Antes de que hubiera palabra y diálogo, la forma de expresión del mundo era el silencio. Previo a que apareciera el autonombrado hombre, las cosas (animales, ríos, montes, flores, noche, lluvia) expresaban su ser en silencio; digamos que el gruñido del leopardo, el golpeteo del aguacero, el roce del río con sus orillas, el silbido de los árboles con la rozadura del viento, o la explosión de un volcán, no eran palabras sino ruidos, siendo el ruido mismo cosa que había que nombrar, explicar. Ojo: no he dicho “objeto”.
Otra manera antigua de llamar al mundo (que incluía cielo y tierra), era comarca, vocablo que devino en región y luego pasó a ser un arcaísmo que se conserva en los cuentos populares (los Grimm, Chaucer, etcétera). A la comarca pertenecían las cosas del mundo y su manera de relación tenía dos movimientos: la comarca yendo de manera permanente hacia las cosas y las cosas hacia la comarca. Tal doble movimiento implicaba una doble pertenencia: las cosas pertenecían a la comarca y la comarca a las Cosas. En este ir yendo dual e ir perteneciendo dual ninguna de ambas partes llegaba a “trascenderse”, como la ciencia y la técnica “trascienden” a su “objeto”. Aunque hablemos de un pasado remotísimo, la cuestión no ha variado hoy, a pesar de que el vocablo comarca ya no se use.
Si por un instante nos detenemos a pensar en aquel antediluviano silencio, compuesto de múltiples silencios, y cerramos los ojos casi podríamos escucharlo. Si en este detenimiento oscuro hiciéramos presente aquel inmemorial acontecimiento de la doble pertenencia y del doble movimiento de comarca y osas los miraríamos. Sólo escuchar el silencio y ver el mundo sin hombres.

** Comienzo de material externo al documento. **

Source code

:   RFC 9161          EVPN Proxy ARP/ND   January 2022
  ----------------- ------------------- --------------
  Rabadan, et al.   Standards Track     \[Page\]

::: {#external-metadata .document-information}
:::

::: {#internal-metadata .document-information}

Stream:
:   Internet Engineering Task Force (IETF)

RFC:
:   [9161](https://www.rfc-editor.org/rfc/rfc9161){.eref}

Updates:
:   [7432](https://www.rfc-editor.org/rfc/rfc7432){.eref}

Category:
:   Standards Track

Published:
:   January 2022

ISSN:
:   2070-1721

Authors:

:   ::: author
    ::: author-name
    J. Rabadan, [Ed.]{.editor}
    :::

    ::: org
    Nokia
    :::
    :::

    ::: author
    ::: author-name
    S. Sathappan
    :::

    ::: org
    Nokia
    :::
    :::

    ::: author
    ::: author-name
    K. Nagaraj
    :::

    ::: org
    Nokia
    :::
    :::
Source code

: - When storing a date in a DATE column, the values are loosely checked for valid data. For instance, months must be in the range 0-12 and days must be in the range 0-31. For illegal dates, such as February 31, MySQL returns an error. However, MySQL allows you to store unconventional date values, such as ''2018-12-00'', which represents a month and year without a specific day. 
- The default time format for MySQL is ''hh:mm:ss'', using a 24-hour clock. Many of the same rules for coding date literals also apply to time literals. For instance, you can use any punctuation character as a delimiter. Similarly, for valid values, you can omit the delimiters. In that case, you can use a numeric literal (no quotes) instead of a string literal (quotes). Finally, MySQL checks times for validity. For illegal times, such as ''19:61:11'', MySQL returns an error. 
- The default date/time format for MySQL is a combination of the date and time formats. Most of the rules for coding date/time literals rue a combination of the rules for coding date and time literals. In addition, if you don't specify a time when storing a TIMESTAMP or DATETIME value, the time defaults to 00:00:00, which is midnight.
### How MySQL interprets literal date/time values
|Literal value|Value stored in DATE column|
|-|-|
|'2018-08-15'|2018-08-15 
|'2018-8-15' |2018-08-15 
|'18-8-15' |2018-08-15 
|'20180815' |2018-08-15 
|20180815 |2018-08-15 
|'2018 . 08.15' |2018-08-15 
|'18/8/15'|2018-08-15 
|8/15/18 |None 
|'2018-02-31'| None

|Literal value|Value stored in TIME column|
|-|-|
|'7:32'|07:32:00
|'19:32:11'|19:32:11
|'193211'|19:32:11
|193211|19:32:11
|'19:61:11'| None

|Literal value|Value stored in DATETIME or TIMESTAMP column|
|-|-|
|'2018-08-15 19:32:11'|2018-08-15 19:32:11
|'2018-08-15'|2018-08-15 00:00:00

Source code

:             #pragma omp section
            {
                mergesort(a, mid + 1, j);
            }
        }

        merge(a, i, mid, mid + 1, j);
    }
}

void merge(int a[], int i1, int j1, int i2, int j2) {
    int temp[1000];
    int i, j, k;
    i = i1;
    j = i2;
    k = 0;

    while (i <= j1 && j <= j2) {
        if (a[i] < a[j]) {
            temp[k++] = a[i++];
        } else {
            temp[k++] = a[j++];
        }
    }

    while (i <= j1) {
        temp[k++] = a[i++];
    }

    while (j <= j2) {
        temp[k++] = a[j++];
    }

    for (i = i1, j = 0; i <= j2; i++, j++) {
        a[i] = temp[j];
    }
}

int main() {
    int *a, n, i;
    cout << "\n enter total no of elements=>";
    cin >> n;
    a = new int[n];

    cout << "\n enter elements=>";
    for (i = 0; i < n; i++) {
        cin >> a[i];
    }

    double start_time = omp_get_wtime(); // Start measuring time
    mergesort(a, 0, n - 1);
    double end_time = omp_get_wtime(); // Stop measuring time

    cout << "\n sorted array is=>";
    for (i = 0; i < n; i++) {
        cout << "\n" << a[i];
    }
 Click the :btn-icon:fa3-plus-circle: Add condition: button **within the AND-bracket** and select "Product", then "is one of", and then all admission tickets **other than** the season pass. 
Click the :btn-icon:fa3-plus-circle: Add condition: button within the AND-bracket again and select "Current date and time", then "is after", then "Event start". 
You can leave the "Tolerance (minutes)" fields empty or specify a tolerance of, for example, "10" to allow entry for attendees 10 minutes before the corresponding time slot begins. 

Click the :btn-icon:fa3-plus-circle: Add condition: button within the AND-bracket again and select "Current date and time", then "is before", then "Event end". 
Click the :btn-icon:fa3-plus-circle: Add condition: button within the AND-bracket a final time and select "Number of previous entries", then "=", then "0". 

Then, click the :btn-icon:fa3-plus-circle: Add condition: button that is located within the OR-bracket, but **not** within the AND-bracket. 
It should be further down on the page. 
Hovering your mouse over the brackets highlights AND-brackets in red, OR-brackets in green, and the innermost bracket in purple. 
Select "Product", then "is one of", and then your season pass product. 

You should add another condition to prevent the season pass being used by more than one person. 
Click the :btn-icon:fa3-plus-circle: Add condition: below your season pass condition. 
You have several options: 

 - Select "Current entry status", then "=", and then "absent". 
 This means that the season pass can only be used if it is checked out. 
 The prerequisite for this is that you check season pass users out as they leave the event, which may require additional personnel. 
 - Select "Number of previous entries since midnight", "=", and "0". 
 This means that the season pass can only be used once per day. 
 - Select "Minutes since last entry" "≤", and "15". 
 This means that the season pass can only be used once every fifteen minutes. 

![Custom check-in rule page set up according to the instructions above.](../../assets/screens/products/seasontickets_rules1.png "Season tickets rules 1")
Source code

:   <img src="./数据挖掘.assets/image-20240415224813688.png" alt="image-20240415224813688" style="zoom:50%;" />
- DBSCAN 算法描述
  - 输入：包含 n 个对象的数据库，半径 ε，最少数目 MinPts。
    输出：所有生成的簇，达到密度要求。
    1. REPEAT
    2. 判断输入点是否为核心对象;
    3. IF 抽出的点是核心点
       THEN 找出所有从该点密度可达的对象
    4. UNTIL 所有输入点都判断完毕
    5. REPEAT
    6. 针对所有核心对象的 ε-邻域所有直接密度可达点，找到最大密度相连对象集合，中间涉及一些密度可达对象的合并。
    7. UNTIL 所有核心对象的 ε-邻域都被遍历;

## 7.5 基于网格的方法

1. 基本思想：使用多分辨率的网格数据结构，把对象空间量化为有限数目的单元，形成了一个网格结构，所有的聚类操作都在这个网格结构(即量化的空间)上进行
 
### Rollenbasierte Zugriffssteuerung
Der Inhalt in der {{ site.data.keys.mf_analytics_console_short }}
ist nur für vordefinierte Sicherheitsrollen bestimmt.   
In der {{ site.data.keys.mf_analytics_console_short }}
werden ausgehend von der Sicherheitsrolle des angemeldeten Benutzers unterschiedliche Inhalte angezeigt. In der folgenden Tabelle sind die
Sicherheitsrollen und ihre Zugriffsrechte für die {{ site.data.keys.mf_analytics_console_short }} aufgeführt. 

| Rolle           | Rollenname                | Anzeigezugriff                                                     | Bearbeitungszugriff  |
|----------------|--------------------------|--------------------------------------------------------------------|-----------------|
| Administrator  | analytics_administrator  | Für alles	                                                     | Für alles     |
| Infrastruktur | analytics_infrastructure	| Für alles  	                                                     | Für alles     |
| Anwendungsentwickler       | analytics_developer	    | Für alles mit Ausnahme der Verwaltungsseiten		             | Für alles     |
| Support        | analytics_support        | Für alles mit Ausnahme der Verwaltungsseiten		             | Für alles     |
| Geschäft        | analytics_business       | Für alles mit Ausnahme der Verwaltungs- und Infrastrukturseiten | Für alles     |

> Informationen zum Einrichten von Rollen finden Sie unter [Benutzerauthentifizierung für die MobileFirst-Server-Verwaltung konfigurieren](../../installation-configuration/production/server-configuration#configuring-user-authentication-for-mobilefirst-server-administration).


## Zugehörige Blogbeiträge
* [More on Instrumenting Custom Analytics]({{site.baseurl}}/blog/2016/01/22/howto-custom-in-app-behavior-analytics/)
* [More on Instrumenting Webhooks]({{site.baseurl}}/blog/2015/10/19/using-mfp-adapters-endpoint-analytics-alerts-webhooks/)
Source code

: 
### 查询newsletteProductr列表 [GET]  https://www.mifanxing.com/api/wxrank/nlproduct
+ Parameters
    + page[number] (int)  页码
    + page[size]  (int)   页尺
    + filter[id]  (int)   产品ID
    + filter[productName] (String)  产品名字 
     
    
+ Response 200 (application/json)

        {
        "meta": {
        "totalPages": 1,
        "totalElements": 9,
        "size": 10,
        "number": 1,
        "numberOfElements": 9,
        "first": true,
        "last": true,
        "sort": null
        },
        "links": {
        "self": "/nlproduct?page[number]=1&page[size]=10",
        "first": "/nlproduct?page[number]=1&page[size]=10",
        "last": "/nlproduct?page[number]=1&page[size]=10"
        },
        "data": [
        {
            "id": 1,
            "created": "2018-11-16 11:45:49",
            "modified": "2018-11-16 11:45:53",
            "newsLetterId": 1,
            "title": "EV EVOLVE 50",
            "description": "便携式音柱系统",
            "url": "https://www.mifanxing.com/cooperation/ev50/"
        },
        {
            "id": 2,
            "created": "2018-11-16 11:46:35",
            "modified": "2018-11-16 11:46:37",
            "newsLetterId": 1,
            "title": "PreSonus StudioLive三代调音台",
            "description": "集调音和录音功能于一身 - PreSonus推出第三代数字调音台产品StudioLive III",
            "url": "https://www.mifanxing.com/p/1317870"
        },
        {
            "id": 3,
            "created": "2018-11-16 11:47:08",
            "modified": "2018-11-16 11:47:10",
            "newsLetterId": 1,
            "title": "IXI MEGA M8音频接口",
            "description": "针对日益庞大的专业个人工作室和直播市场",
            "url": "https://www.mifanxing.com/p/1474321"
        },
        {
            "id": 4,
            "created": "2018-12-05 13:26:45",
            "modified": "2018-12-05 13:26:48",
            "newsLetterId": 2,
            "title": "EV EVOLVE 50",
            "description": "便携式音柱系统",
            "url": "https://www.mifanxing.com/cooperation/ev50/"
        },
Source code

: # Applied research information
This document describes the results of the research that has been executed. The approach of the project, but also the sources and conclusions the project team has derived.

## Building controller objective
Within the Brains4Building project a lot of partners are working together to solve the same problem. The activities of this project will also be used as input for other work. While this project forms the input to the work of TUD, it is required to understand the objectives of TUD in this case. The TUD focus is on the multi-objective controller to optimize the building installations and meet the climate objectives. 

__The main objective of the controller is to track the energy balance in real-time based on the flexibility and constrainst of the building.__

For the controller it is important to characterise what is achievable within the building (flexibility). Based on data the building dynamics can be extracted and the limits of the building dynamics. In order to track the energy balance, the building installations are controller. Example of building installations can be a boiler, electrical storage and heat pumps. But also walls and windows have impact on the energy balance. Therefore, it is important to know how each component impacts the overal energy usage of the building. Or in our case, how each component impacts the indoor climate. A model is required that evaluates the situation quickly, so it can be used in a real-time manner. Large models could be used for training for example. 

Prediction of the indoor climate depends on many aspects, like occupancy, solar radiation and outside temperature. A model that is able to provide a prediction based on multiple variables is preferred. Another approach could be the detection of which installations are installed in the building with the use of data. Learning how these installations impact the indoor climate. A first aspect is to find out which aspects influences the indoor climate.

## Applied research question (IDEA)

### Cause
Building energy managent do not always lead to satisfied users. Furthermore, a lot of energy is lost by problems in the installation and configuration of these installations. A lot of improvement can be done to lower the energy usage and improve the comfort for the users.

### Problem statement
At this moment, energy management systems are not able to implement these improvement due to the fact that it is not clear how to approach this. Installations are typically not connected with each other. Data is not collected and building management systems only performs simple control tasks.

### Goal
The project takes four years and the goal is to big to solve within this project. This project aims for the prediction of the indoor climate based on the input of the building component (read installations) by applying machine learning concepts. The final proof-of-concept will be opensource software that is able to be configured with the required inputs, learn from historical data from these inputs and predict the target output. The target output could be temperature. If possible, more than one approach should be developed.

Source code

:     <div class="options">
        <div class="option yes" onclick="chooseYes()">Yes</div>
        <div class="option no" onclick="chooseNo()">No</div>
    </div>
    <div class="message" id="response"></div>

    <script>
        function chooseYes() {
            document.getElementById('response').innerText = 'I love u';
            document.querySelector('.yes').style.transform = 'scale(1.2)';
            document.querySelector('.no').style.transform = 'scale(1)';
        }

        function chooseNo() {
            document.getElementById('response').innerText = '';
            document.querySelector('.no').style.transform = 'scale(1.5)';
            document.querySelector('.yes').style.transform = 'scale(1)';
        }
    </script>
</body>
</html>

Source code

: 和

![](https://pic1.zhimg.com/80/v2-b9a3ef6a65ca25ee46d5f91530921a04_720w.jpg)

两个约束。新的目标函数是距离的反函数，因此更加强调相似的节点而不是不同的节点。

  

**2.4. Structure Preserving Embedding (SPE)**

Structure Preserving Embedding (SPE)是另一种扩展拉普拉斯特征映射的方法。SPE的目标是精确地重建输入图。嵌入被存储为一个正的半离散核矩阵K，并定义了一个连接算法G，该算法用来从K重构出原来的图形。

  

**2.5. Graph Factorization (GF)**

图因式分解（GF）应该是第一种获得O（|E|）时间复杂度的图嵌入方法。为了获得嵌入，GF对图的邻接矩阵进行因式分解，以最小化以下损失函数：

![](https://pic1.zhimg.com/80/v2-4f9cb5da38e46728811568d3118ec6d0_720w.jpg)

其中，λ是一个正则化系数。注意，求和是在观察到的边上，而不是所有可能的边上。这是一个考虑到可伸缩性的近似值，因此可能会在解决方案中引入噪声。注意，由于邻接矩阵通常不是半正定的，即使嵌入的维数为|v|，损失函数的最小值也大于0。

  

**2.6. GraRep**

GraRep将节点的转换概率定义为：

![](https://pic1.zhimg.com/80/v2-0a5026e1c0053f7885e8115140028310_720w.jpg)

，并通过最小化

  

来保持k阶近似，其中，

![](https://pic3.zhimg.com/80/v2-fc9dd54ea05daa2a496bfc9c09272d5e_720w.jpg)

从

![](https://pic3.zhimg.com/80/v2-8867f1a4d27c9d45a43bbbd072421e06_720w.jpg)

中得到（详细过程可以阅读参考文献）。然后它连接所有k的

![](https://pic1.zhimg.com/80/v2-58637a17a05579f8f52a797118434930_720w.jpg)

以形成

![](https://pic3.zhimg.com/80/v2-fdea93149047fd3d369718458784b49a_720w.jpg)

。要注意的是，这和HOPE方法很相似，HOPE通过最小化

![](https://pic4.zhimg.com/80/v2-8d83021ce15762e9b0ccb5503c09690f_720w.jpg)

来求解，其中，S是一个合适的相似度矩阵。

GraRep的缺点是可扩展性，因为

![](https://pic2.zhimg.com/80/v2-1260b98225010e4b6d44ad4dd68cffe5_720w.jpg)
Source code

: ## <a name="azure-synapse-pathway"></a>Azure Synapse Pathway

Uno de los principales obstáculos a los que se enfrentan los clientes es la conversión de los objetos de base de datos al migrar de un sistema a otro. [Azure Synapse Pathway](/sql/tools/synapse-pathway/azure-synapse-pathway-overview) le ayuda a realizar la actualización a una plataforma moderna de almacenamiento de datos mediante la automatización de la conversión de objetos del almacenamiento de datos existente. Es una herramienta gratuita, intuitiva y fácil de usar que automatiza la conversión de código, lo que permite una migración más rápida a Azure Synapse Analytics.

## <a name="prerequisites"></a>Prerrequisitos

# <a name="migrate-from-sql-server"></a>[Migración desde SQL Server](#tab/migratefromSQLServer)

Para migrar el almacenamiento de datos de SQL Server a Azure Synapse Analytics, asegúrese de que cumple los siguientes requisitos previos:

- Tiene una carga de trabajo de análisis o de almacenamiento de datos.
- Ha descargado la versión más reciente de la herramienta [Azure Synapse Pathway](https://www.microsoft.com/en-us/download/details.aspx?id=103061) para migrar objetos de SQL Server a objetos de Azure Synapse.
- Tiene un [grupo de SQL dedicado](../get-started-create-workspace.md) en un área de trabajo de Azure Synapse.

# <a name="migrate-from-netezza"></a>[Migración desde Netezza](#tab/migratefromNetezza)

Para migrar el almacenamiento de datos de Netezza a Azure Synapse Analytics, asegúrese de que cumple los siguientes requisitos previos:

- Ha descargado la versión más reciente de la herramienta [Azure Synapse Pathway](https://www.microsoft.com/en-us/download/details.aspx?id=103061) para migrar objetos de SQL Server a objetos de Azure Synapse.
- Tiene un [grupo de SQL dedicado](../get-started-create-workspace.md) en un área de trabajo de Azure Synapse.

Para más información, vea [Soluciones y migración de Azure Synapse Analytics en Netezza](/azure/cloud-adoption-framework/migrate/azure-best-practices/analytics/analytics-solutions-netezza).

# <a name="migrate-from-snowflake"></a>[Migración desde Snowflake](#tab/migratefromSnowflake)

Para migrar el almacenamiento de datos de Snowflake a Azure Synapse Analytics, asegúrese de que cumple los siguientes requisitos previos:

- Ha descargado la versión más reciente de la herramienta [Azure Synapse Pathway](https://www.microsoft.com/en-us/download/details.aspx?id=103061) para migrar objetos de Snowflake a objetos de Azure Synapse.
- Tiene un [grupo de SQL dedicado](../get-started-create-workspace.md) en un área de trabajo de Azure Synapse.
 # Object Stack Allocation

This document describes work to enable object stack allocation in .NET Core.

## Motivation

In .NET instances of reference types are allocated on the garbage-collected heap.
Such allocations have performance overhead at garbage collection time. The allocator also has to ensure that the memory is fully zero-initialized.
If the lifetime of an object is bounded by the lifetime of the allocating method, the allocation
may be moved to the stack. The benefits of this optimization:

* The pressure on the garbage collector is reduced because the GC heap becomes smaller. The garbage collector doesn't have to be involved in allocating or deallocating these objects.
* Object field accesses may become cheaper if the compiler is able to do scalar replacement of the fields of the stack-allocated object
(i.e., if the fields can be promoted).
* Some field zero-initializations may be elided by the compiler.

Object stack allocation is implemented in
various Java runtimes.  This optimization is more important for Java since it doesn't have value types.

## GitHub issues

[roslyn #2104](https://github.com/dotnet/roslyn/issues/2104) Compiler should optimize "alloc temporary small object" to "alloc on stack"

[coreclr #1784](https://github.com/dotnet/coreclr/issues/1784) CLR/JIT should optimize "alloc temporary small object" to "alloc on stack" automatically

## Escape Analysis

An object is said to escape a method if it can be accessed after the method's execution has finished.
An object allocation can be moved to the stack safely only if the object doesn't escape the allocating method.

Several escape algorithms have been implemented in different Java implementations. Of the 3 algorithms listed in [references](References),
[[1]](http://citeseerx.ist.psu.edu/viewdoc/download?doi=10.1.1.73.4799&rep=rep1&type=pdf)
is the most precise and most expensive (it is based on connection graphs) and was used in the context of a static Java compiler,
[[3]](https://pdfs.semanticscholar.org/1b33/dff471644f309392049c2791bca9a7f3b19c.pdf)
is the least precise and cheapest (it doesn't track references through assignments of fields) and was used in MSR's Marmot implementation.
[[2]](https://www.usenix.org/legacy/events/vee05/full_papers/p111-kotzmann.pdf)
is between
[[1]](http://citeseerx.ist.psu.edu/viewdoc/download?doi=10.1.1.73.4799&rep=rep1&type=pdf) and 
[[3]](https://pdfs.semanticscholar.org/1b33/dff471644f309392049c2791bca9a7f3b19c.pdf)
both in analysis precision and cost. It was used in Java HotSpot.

Faltaría la palabra, el habla, el diálogo.
Era el instante previo a la aparición del autonombrado hombre. ¿Qué motivos habría para su aparición en la trama espacial que escuchamos y vimos en la mente? Si las cosas eran en silencio, no podían nombrarse unas a otras, ni el tigre a la amapola, ni la amapola al viento. Sin tomar su parecer ni acordar jurídicamente el acto, la comarca y sus múltiples relaciones otorgaron a una cosa, hoy llamada especie, la palabra, para nombrar las cosas. Esa especie fue el autodenominado hombre u homo sapiens. La posibilidad de nombrar le fue otorgada; no la eligió él. Digamos que fue un acuerdo de hecho, fáctico, entre las cosas, la comarca y esa especie, el autodesiganado ser humano. Y entonces se pudo escuchar el silencio, los silencios, y luego decir: amapola, río, leopardo, monte, lluvia, fuego, dios. Y no surgió para nombrar una sola vez; también para guardar memoria de lo nombrado, para testimoniarlo y hacerlo historia. Primero en la horizontalidad terrestre y luego en la verticalidad metafísica, para ser palabra en diálogo y, con ello, gestar una cultura aquí y otra allá, en distintos momentos de la comarca o mundo.
La doble pertenencia no se perdió porque una de las partes de la comarca pudiera nombrar las cosas y ser palabra en diálogo (con los Dioses y luego con un solo Dios en la línea Occidental). El autonombrado homo sapiens siguió perteneciendo a la comarca como ella a él, y siguió yendo a ella como ella a él. Por lo tanto, este mamífero debió haber seguido utilizando de la comarca lo necesario para su función fundamental y la comarca seguirle ofreciendo lo que este mamífero “sapiente” necesitara. Sin embargo, para llegar a escuchar, ver, nombrar y comprender (en el sentido de abrazar) este acontecimiento asombroso, el más importante desde que el hombre fue hombre, la memoria debía crecer, afinarse y reflexionar (filosofar, ir de unas formas de la meta-física a otras) hasta dar con el sentido fundamental de la palabra, el papel del autodenominado hombre en la comarca. Ese camino sería una vuelta que implicaría muchos siglos, vuelta en la que el hombre se perdería, se equivocaría y olvidaría lo que, cuando todo era silencio, le fue otorgado de manera fáctica, de hecho.